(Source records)
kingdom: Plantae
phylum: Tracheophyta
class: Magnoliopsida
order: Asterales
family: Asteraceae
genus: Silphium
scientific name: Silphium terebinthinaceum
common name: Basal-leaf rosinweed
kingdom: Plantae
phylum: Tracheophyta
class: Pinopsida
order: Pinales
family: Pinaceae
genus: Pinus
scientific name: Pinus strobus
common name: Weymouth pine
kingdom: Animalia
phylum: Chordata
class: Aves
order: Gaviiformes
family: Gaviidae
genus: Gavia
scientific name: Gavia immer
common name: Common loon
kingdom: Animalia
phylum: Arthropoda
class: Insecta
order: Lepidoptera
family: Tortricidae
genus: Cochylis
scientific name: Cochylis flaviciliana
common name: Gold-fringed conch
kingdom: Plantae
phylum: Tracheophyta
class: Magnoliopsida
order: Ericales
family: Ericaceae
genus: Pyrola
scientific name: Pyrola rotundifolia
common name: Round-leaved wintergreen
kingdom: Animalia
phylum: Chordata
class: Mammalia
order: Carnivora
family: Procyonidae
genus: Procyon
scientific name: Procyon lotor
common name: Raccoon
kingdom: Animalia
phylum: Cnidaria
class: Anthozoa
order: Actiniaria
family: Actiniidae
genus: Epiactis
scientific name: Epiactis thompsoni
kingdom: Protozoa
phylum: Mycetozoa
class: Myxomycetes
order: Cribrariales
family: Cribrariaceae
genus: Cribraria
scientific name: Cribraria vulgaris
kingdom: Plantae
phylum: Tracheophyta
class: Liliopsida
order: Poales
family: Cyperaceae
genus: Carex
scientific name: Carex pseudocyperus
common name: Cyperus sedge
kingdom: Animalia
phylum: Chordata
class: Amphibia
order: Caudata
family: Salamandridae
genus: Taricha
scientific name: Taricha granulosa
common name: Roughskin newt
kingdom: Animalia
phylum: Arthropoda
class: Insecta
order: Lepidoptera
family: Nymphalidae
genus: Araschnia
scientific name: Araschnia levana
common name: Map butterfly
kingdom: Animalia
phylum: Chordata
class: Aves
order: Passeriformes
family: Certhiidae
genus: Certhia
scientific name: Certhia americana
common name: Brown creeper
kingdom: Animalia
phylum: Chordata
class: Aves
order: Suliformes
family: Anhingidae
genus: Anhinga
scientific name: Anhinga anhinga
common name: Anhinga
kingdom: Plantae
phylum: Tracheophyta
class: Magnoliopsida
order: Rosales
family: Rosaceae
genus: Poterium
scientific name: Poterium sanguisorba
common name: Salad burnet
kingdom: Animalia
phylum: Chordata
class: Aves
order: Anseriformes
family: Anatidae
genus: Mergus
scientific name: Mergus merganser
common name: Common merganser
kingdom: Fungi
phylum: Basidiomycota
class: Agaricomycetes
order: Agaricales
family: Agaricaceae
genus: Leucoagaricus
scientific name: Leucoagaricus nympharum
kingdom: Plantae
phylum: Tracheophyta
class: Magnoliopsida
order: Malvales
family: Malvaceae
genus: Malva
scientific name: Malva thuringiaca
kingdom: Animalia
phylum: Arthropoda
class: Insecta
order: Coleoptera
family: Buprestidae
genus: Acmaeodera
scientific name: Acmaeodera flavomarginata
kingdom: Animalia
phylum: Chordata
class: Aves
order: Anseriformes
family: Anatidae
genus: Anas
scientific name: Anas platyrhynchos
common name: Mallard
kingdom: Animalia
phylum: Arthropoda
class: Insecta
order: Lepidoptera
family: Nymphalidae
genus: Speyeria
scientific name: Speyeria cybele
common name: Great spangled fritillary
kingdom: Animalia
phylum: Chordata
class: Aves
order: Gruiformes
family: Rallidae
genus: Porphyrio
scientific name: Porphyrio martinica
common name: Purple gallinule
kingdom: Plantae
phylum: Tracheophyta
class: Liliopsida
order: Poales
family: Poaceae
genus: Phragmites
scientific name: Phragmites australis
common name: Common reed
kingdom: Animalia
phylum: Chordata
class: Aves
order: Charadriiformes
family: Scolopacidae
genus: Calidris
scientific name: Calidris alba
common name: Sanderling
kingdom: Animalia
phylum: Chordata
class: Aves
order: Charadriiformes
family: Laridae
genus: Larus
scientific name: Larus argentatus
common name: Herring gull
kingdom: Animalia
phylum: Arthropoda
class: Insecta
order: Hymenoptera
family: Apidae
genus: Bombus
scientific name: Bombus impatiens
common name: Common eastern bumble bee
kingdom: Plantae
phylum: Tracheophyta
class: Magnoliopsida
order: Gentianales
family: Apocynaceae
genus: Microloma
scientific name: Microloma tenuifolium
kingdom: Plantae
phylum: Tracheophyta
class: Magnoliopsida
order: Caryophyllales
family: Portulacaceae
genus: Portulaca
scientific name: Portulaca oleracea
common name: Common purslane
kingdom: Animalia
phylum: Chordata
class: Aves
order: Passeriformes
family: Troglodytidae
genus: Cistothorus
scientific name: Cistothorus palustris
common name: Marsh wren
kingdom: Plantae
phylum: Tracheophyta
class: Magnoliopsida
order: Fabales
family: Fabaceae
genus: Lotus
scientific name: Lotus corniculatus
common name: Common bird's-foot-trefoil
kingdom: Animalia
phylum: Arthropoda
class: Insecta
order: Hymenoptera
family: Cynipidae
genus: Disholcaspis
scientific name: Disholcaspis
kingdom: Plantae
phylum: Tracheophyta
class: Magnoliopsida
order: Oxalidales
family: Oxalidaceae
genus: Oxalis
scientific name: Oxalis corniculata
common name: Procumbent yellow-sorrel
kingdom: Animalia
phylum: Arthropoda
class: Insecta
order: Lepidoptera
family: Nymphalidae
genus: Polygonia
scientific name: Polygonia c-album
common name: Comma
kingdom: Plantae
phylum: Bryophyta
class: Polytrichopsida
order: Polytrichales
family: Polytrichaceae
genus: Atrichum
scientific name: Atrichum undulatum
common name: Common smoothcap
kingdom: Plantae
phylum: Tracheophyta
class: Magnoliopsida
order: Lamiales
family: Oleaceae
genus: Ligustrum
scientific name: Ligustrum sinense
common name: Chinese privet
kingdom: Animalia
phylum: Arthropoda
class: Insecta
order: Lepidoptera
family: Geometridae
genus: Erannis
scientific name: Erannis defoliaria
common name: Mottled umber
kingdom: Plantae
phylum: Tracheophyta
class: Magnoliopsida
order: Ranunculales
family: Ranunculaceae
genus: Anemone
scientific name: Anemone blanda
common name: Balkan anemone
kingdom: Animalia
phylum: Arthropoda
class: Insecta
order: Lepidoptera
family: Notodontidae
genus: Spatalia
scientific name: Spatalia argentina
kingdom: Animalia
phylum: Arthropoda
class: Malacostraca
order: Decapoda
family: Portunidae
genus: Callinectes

WHAT TO PRODUCE:
Reproduce, with no changes, the data from its first line through the line containing "order: Suliformes", including both of those lines.

TASK RESULT:
kingdom: Plantae
phylum: Tracheophyta
class: Magnoliopsida
order: Asterales
family: Asteraceae
genus: Silphium
scientific name: Silphium terebinthinaceum
common name: Basal-leaf rosinweed
kingdom: Plantae
phylum: Tracheophyta
class: Pinopsida
order: Pinales
family: Pinaceae
genus: Pinus
scientific name: Pinus strobus
common name: Weymouth pine
kingdom: Animalia
phylum: Chordata
class: Aves
order: Gaviiformes
family: Gaviidae
genus: Gavia
scientific name: Gavia immer
common name: Common loon
kingdom: Animalia
phylum: Arthropoda
class: Insecta
order: Lepidoptera
family: Tortricidae
genus: Cochylis
scientific name: Cochylis flaviciliana
common name: Gold-fringed conch
kingdom: Plantae
phylum: Tracheophyta
class: Magnoliopsida
order: Ericales
family: Ericaceae
genus: Pyrola
scientific name: Pyrola rotundifolia
common name: Round-leaved wintergreen
kingdom: Animalia
phylum: Chordata
class: Mammalia
order: Carnivora
family: Procyonidae
genus: Procyon
scientific name: Procyon lotor
common name: Raccoon
kingdom: Animalia
phylum: Cnidaria
class: Anthozoa
order: Actiniaria
family: Actiniidae
genus: Epiactis
scientific name: Epiactis thompsoni
kingdom: Protozoa
phylum: Mycetozoa
class: Myxomycetes
order: Cribrariales
family: Cribrariaceae
genus: Cribraria
scientific name: Cribraria vulgaris
kingdom: Plantae
phylum: Tracheophyta
class: Liliopsida
order: Poales
family: Cyperaceae
genus: Carex
scientific name: Carex pseudocyperus
common name: Cyperus sedge
kingdom: Animalia
phylum: Chordata
class: Amphibia
order: Caudata
family: Salamandridae
genus: Taricha
scientific name: Taricha granulosa
common name: Roughskin newt
kingdom: Animalia
phylum: Arthropoda
class: Insecta
order: Lepidoptera
family: Nymphalidae
genus: Araschnia
scientific name: Araschnia levana
common name: Map butterfly
kingdom: Animalia
phylum: Chordata
class: Aves
order: Passeriformes
family: Certhiidae
genus: Certhia
scientific name: Certhia americana
common name: Brown creeper
kingdom: Animalia
phylum: Chordata
class: Aves
order: Suliformes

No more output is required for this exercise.